Harris, the only Republican in the Maryland congressional delegation, took office in 2011 representing Maryland’s Eastern Shore as well as parts of Carroll, Harford and Baltimore counties. A staunch ally of former president Donald Trump, the practicing anesthesiologist parroted Trump’s false claims of election fraud. He is a member of the House’s most conservative group, the House Freedom Caucus, and has been a tenacious opponent of D.C. autonomy, marijuana legalization, pandemic restrictions and stay-home orders.
Harris’s gun incident is the latest to heap scrutiny on lawmakers who may be carrying weapons at the Capitol. Some Republicans have expressed outrage about the installation of the metal detectors in the wake of the riot and in a few cases have blown through them and refused to cooperate with searches after setting them off.
Freshman Rep. Lauren Boebert (R-Colo.), who has pledged to carry her Glock in Washington and around Congress, reportedly would not let officers search her bag after setting off the metal detector Jan. 12.

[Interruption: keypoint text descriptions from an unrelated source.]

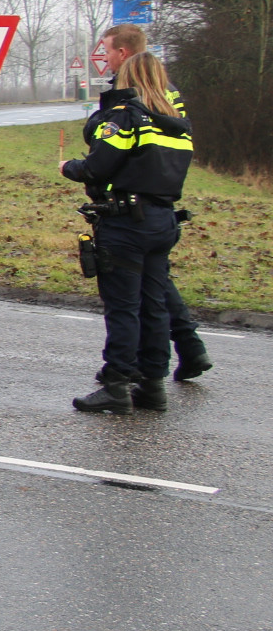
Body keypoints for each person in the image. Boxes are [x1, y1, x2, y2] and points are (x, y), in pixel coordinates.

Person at [61, 51, 194, 413]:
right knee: (154, 308)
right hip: (163, 220)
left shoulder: (125, 118)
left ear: (127, 79)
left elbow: (97, 166)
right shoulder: (176, 122)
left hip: (125, 223)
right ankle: (152, 385)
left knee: (123, 307)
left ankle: (117, 384)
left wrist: (67, 167)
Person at [95, 24, 210, 380]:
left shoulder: (130, 94)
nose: (105, 57)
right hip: (159, 200)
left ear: (123, 54)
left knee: (136, 296)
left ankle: (130, 371)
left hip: (132, 201)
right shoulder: (166, 92)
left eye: (108, 50)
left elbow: (110, 143)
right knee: (156, 286)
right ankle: (180, 354)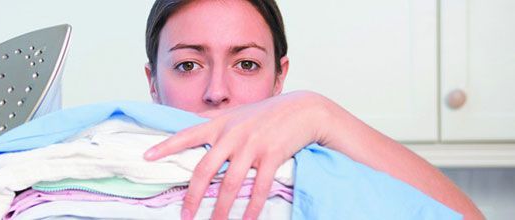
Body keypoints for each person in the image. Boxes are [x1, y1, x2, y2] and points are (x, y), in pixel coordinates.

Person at [140, 0, 484, 219]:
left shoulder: (326, 180)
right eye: (188, 65)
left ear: (279, 78)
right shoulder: (99, 169)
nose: (217, 92)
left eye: (246, 64)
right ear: (153, 82)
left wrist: (320, 114)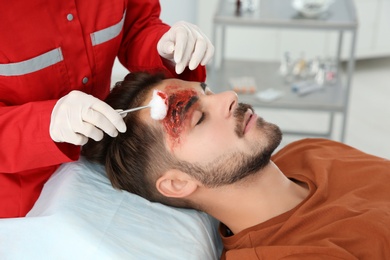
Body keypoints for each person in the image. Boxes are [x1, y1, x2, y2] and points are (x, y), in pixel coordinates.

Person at [82, 72, 390, 260]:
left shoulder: (310, 151)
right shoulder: (289, 255)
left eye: (208, 91)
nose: (229, 97)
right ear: (177, 183)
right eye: (198, 118)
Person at [0, 1, 214, 218]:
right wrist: (44, 125)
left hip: (99, 160)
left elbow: (137, 27)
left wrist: (163, 48)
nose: (231, 99)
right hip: (18, 195)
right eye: (199, 118)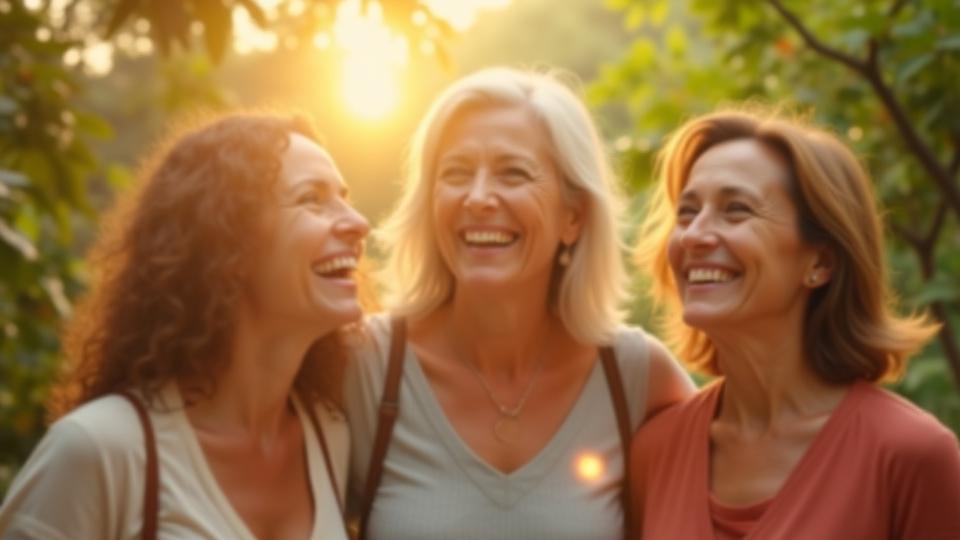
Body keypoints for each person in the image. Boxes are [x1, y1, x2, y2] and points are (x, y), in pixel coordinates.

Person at [343, 67, 694, 540]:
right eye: (456, 173)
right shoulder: (366, 365)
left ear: (573, 216)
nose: (478, 198)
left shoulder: (636, 376)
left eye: (513, 173)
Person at [0, 113, 370, 539]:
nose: (358, 223)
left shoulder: (330, 436)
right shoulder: (97, 448)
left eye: (344, 198)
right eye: (311, 199)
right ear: (228, 240)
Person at [630, 109, 960, 539]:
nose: (693, 235)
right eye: (687, 212)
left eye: (736, 210)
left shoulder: (912, 454)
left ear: (820, 262)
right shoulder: (654, 451)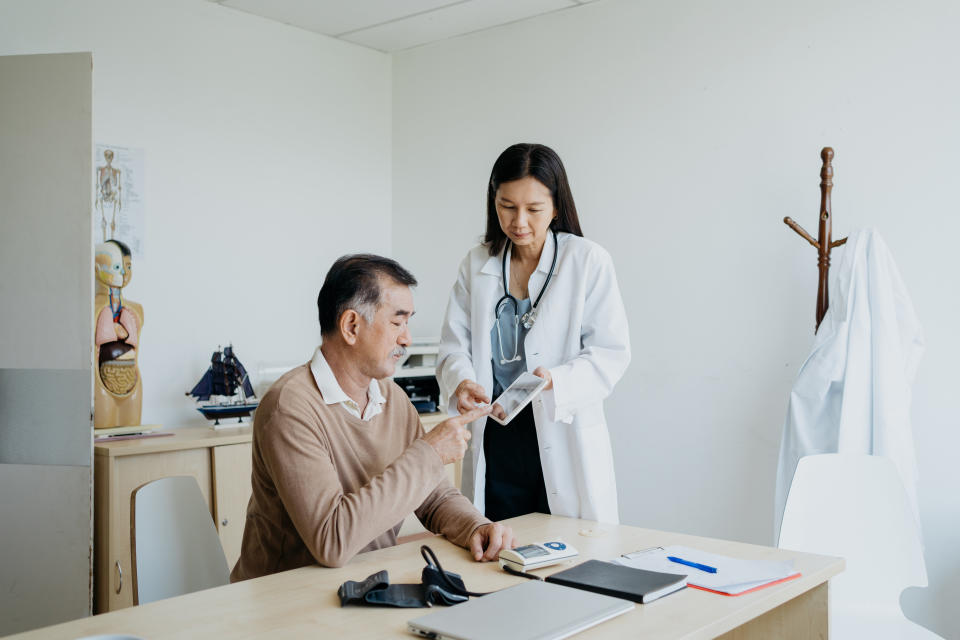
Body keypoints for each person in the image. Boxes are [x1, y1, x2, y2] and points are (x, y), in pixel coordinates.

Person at [231, 254, 515, 581]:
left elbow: (434, 496)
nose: (406, 338)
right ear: (352, 326)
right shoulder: (289, 407)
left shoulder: (392, 397)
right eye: (397, 322)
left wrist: (475, 527)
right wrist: (430, 453)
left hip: (365, 585)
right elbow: (332, 541)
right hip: (283, 600)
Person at [437, 143, 630, 524]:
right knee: (496, 551)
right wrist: (461, 382)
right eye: (507, 206)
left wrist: (556, 379)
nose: (519, 221)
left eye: (533, 209)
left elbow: (610, 352)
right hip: (496, 430)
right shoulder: (477, 263)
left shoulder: (587, 261)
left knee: (567, 557)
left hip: (560, 428)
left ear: (556, 207)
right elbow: (453, 347)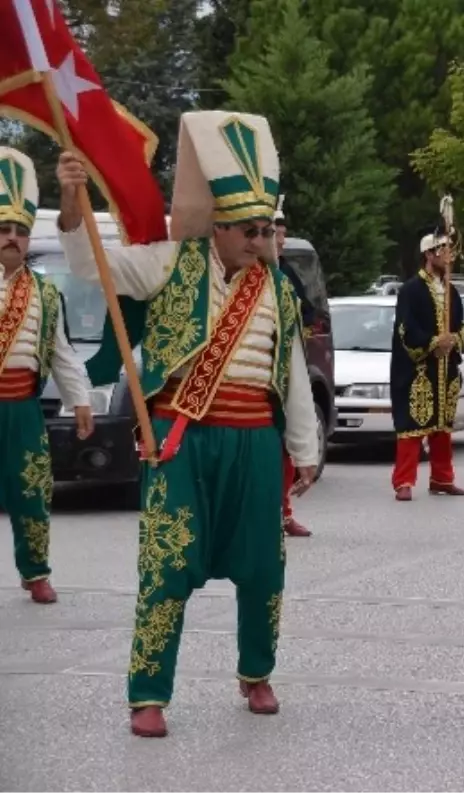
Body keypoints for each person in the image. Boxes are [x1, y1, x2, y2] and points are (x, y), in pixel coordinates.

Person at [56, 111, 321, 737]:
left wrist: (304, 449)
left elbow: (293, 373)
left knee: (263, 569)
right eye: (250, 230)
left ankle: (256, 673)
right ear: (219, 227)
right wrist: (72, 202)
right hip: (182, 439)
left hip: (256, 443)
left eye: (266, 230)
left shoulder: (278, 290)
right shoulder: (168, 263)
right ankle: (148, 695)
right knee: (166, 568)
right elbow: (91, 265)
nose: (261, 241)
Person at [0, 147, 93, 605]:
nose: (12, 238)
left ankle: (35, 571)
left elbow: (61, 353)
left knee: (31, 493)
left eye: (19, 230)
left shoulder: (45, 293)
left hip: (22, 410)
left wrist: (81, 400)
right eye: (4, 229)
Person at [390, 221, 464, 501]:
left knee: (442, 427)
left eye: (450, 250)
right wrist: (433, 343)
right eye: (443, 250)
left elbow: (460, 325)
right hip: (417, 368)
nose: (449, 256)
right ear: (429, 254)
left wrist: (454, 341)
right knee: (412, 427)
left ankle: (442, 478)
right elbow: (405, 328)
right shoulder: (410, 290)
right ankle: (404, 481)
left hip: (445, 367)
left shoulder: (452, 291)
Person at [272, 196, 312, 537]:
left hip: (284, 370)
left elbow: (308, 314)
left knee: (285, 448)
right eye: (275, 233)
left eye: (283, 234)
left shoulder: (285, 275)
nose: (281, 241)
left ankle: (283, 512)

House Speaker Nancy Pelosi (D-Calif.) said Friday that when the House is back in session next month, they will vote to fine lawmakers $5,000 if they refuse to cooperate with a metal-detector screening. A second offense could lead to a $10,000 fine. “It is sad that this step is necessary, but the disrespectful and dangerous refusal of some Republican Members to adhere to basic safety precautions for our Congressional Community — including our Capitol Police — is unacceptable,” Pelosi wrote in a memo to colleagues.